(Page images and their extracted text)
<<<<

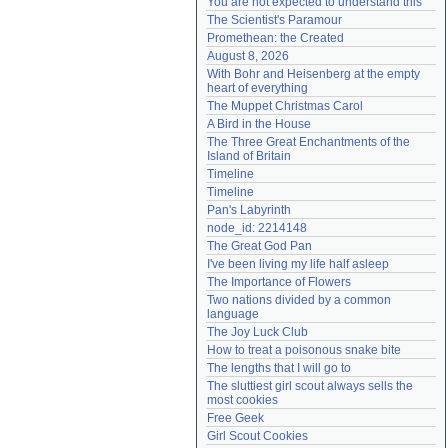
You are not expected to understand this
Need help?
accounthelp@everything2.com
The Scientist's Paramour
Promethean: the Created
August 8, 2026
With Bohr and Heisenberg at the empty 
heart of everything
The Muppet Christmas Carol
A Bird in the House
The Three Great Enchantments of the 
Island of Britain
Timeline
Timeline
Pan's Labyrinth
node_id: 2214148
The Great God Pan
I've been living my life half asleep
The Importance of Flowers
Two nations divided by a common 
language
The Joy Luck Club
How to treat a poisonous snake bite
The lengths that I will go to
The sluttiest girl scout always sells the 
most cookies
Free Geek
Girl Scout Cookies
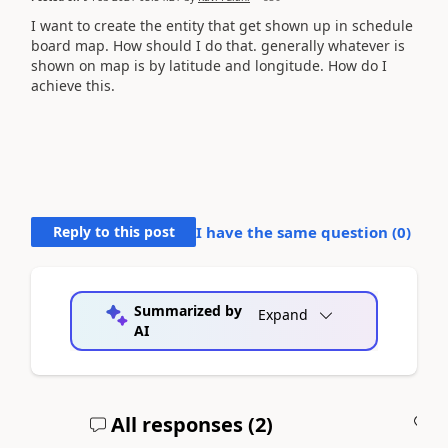
I want to create the entity that get shown up in schedule
board map. How should I do that. generally whatever is
shown on map is by latitude and longitude. How do I
achieve this.
Reply to this post
I have the same question (
0
)
Summarized by
Expand
AI
All responses (
2
)
A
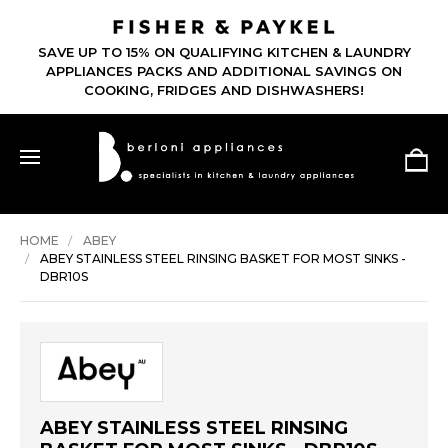
SAVE UP TO 15% ON QUALIFYING KITCHEN & LAUNDRY
APPLIANCES PACKS AND ADDITIONAL SAVINGS ON
COOKING, FRIDGES AND DISHWASHERS!
HOME
ABEY
ABEY STAINLESS STEEL RINSING BASKET FOR MOST SINKS -
DBR10S
ABEY STAINLESS STEEL RINSING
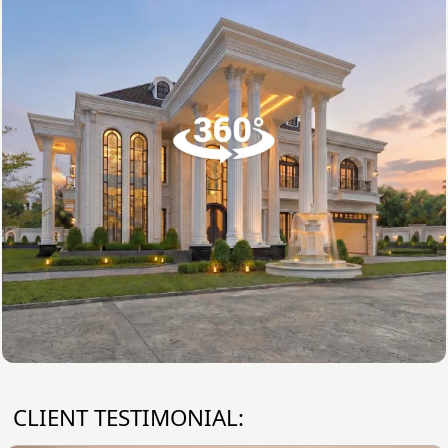
CLIENT TESTIMONIAL:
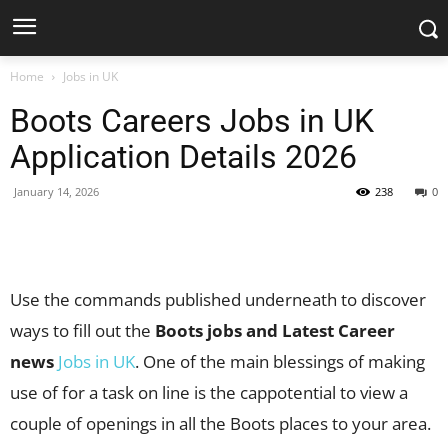
Home
Jobs in UK
Boots Careers Jobs in UK
Application Details 2026
January 14, 2026
238
0
Facebook
X
Pinterest
WhatsApp
Use the commands published underneath to discover
ways to fill out the
Boots jobs and Latest Career
news
Jobs in UK
. One of the main blessings of making
use of for a task on line is the cappotential to view a
couple of openings in all the Boots places to your area.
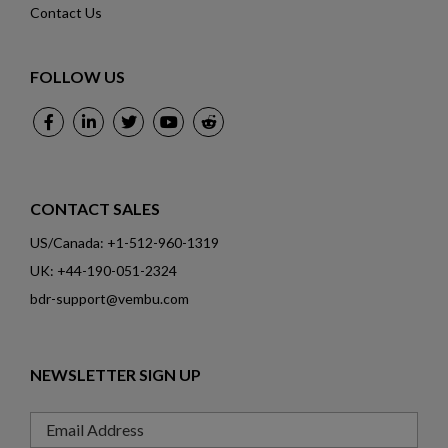
Contact Us
FOLLOW US
CONTACT SALES
US/Canada: +1-512-960-1319
UK: +44-190-051-2324
bdr-support@vembu.com
NEWSLETTER SIGN UP
Email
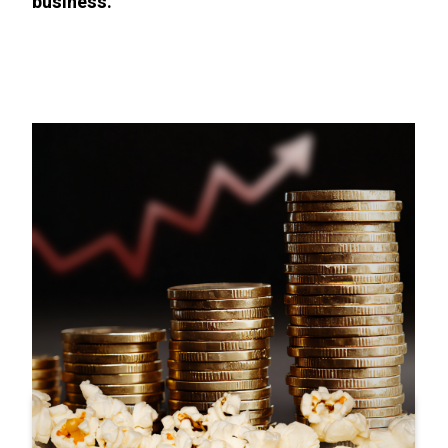
business.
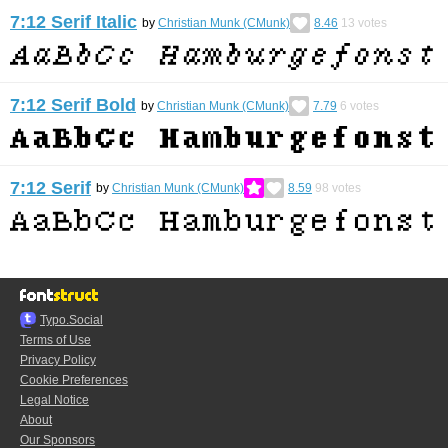
7:12 Serif Italic
by
Christian Munk (CMunk)
8.46
13
votes
7:12 Serif Bold
by
Christian Munk (CMunk)
7.79
6
votes
7:12 Serif
by
Christian Munk (CMunk)
8.59
98
votes
Typo.Social
Terms of Use
Privacy Policy
Cookie Preferences
Legal Notice
About
Our Sponsors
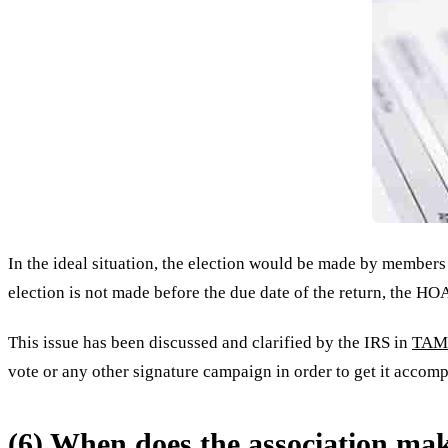
In the ideal situation, the election would be made by members
election is not made before the due date of the return, the HOA
This issue has been discussed and clarified by the IRS in
TAM 
vote or any other signature campaign in order to get it accomp
(6) When does the association mak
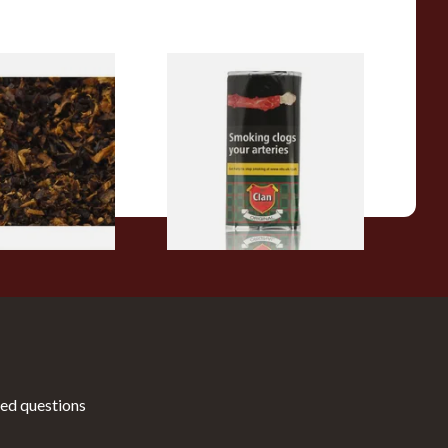
pecial Pipe
Clan Original (Formerly
ose Pipe
Aromatic) Pipe Tobacco (50g
Pouch)
From £29.60
7 SIZES
3 SIZES
ed questions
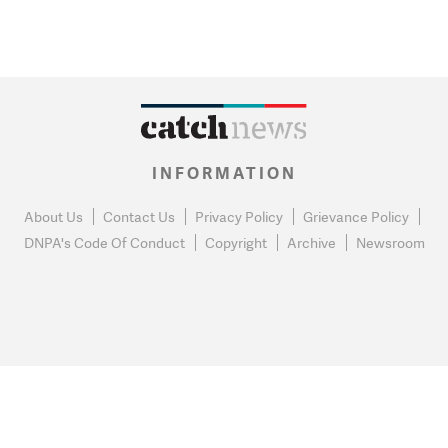
INFORMATION
About Us
Contact Us
Privacy Policy
Grievance Policy
DNPA's Code Of Conduct
Copyright
Archive
Newsroom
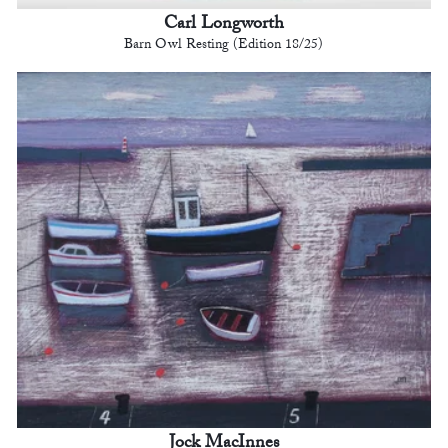
Carl Longworth
Barn Owl Resting (Edition 18/25)
Jock MacInnes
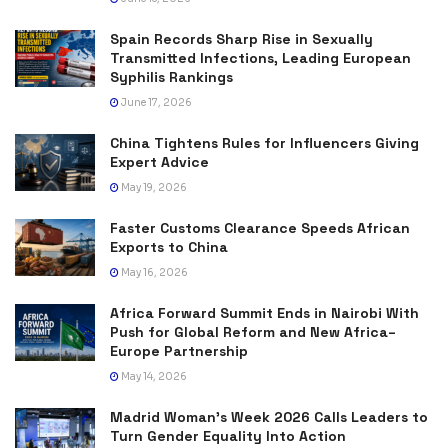
Spain Records Sharp Rise in Sexually
Transmitted Infections, Leading European
Syphilis Rankings
June 17, 2026
China Tightens Rules for Influencers Giving
Expert Advice
May 19, 2026
Faster Customs Clearance Speeds African
Exports to China
May 16, 2026
Africa Forward Summit Ends in Nairobi With
Push for Global Reform and New Africa–
Europe Partnership
May 14, 2026
Madrid Woman’s Week 2026 Calls Leaders to
Turn Gender Equality Into Action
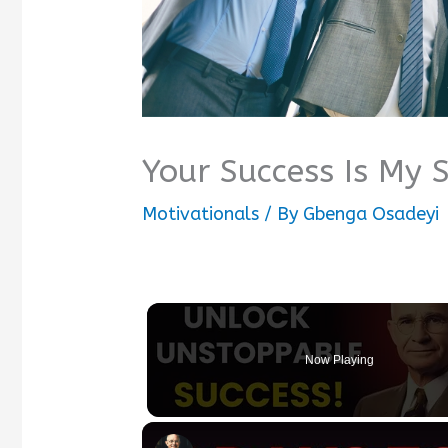
Your Success Is My 
Motivationals
/ By
Gbenga Osadeyi
Now Playing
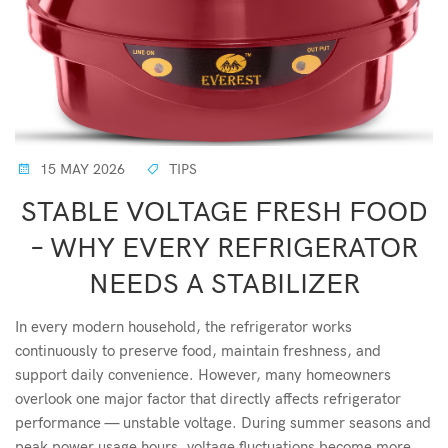
15 MAY 2026
TIPS
STABLE VOLTAGE FRESH FOOD
– WHY EVERY REFRIGERATOR
NEEDS A STABILIZER
In every modern household, the refrigerator works
continuously to preserve food, maintain freshness, and
support daily convenience. However, many homeowners
overlook one major factor that directly affects refrigerator
performance — unstable voltage. During summer seasons and
peak power usage hours, voltage fluctuations become more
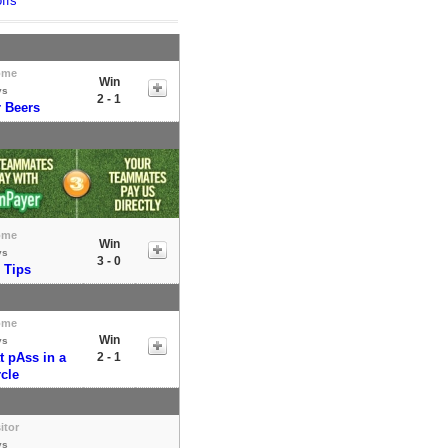
ffs
ome
Win
vs
2 - 1
r Beers
ome
Win
vs
3 - 0
 Tips
ome
Win
vs
t pAss in a
2 - 1
rcle
itor
vs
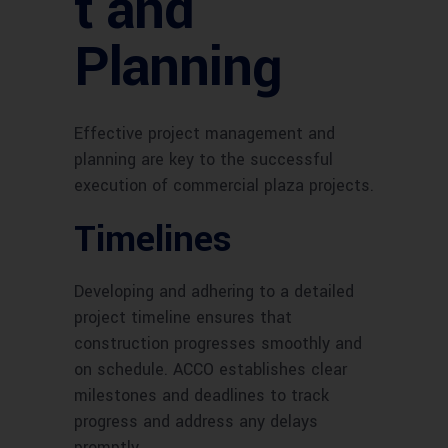
t and
Planning
Effective project management and
planning are key to the successful
execution of commercial plaza projects.
Timelines
Developing and adhering to a detailed
project timeline ensures that
construction progresses smoothly and
on schedule. ACCO establishes clear
milestones and deadlines to track
progress and address any delays
promptly.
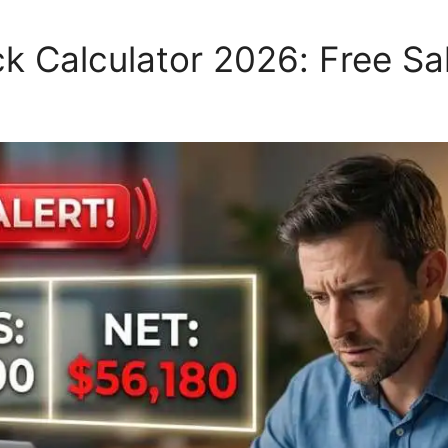
 Calculator 2026: Free Sal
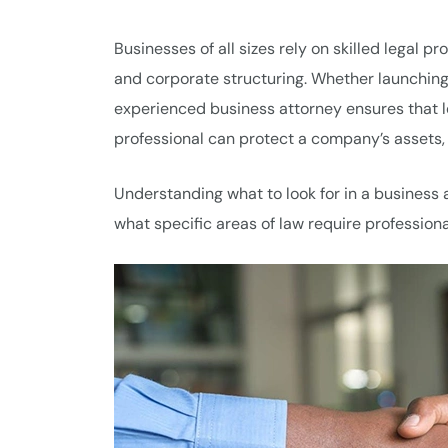
Businesses of all sizes rely on skilled legal p
and corporate structuring. Whether launching 
experienced business attorney ensures that le
professional can protect a company’s assets,
Understanding what to look for in a business 
what specific areas of law require profession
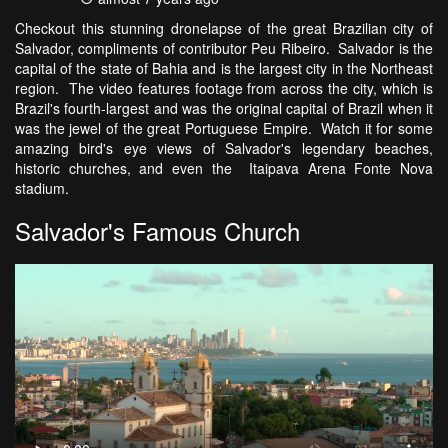
Checkout this stunning dronelapse of the great Brazilian city of
Salvador, compliments of contributor Peu Ribeiro. Salvador is the
capital of the state of Bahia and is the largest city in the Northeast
region. The video features footage from across the city, which is
Brazil's fourth-largest and was the original capital of Brazil when it
was the jewel of the great Portuguese Empire. Watch it for some
amazing bird's eye views of Salvador's legendary beaches,
historic churches, and even the Itaipava Arena Fonte Nova
stadium.
Salvador's Famous Church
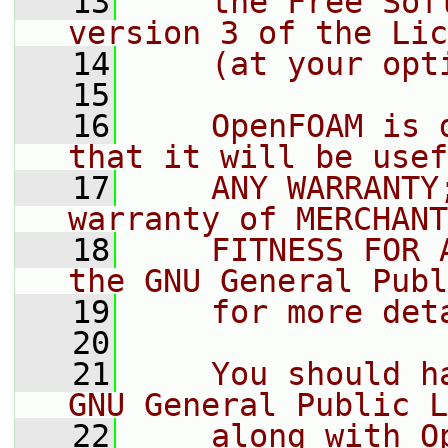
   13
    the Free Sof
version 3 of the Lic
   14
    (at your opt
   15
   16
    OpenFOAM is 
that it will be usef
   17
    ANY WARRANTY
warranty of MERCHANT
   18
    FITNESS FOR 
the GNU General Publ
   19
    for more det
   20
   21
    You should h
GNU General Public L
   22
    along with O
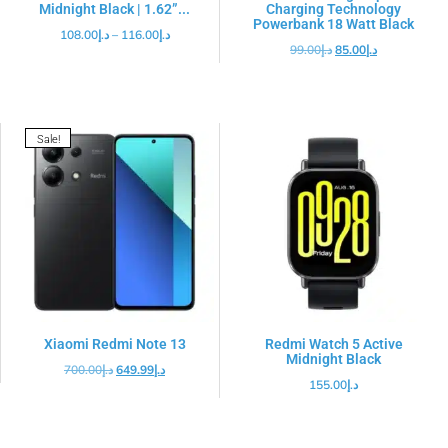
Midnight Black | 1.62”...
Charging Technology
Powerbank 18 Watt Black
108.00
د.إ
–
116.00
د.إ
99.00
د.إ
85.00
د.إ
Sale!
Xiaomi Redmi Note 13
Redmi Watch 5 Active
Midnight Black
700.00
د.إ
649.99
د.إ
155.00
د.إ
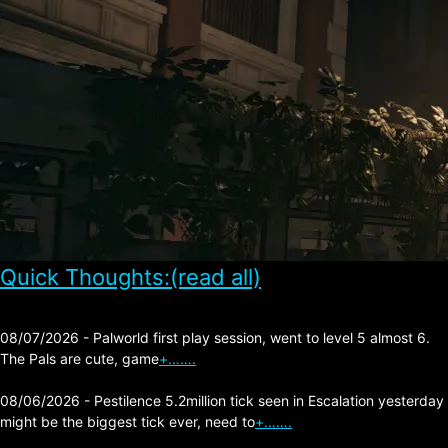
Quick Thoughts:(read all)
08/07/2026 - Palworld first play session, went to level 5 almost 6.
The Pals are cute, game
+…….
08/06/2026 - Pestilence 5.2million tick seen in Escalation yesterday
might be the biggest tick ever, need to
+…….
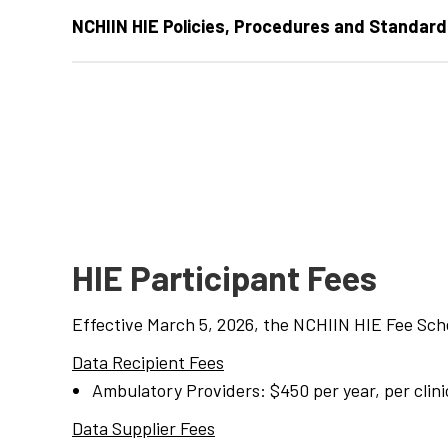
NCHIIN HIE Policies, Procedures and Standards
HIE Participant Fees
Effective March 5, 2026, the NCHIIN HIE Fee Sche
Data Recipient
Fee
s
Ambulatory Providers: $450 per year, per clini
Data Supplier
Fee
s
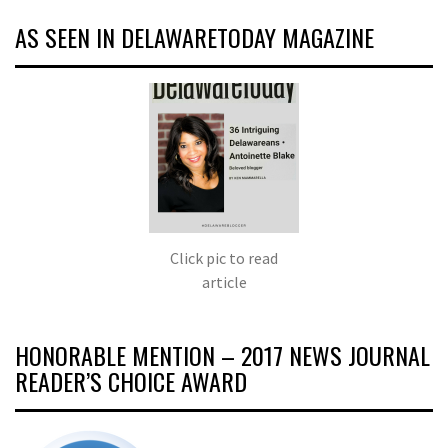
AS SEEN IN DELAWARETODAY MAGAZINE
Click pic to read
article
HONORABLE MENTION – 2017 NEWS JOURNAL
READER’S CHOICE AWARD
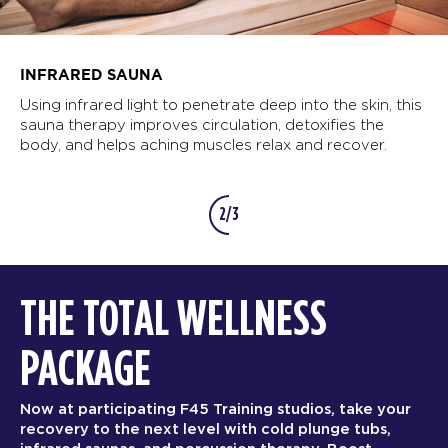
INFRARED SAUNA
Using infrared light to penetrate deep into the skin, this
sauna therapy improves circulation, detoxifies the
body, and helps aching muscles relax and recover.
2/3
THE TOTAL WELLNESS
PACKAGE
Now at participating F45 Training studios, take your
recovery to the next level with cold plunge tubs,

>>>>

Pick out each of the lines above that contains the string "capital". Case counts.

capital of the state of Bahia and is the largest city in the Northeast
Brazil's fourth-largest and was the original capital of Brazil when it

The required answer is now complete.